I couldn’t find any dvc documentation for batch data, and live streaming data versioning.
Is it possible in dvc to track streaming data and also fetch data in batch or time travel data?
Hi @veeresh,
DVC could be used to maintain snapshots of a growing dataset every X time (prob not real-time for a raw stream though) IF the dataset growth looks like adding/removing files. That would work efficiently because DVC de-duplicates data storage at the file level (see https://dvc.org/doc/user-guide/large-dataset-optimization). So in that narrow case, it’s technically possible.
That said, there may be better tools for timed data back-ups. And I would question whether snapshots of a data stream should be considered versions: You could say they’re all parts of the same version, which you just haven’t obtained completely yet (maybe never will). If the stream includes updates/corrections to previously received data points though, then that would more clearly represent versioning IMO.
This is all pretty conceptual though. Feel free to share a more specific use case you have in mind for more concrete answer
Hi @jorgeorpinel ,
Thanks for explaining.

[Chart analysis data]
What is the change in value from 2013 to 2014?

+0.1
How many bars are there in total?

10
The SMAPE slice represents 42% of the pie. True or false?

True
* * *
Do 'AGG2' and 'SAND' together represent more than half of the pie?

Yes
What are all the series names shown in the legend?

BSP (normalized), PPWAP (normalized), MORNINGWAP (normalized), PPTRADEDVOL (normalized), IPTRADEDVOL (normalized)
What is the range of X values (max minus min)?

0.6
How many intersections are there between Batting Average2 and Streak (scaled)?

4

### QUESTIONS TO ANSWER
A. According to the DVC thread, at what level does DVC de-duplicate data storage?
B. Pick up the DVC streaming-data thread after its final line and carry it forward.
The records were drawn from a separate source and have no connection to the DVC thread.

### RESPONSES TO THE EXERCISE
A. At the file level.

B.
I was looking if something similar to delta lake time travel is possible in dvc. (Introducing Delta Time Travel for Large Scale Data Lakes - The Databricks Blog)
Lets say there are 2 folders which keep updating every day (steaming),
-dogs
-cats
Basically, I want to get data between some time period (between 2 dates) , this is not possible in dvc right?
DVC uses Git as the underlying versioning layer. In Git you decide when and what to include in your commits. You can only switch between the commits that you have registered yourself.
The new Experiments features do include some automatic tracking of multiple project versions but again that has a different purpose (ML experiment management).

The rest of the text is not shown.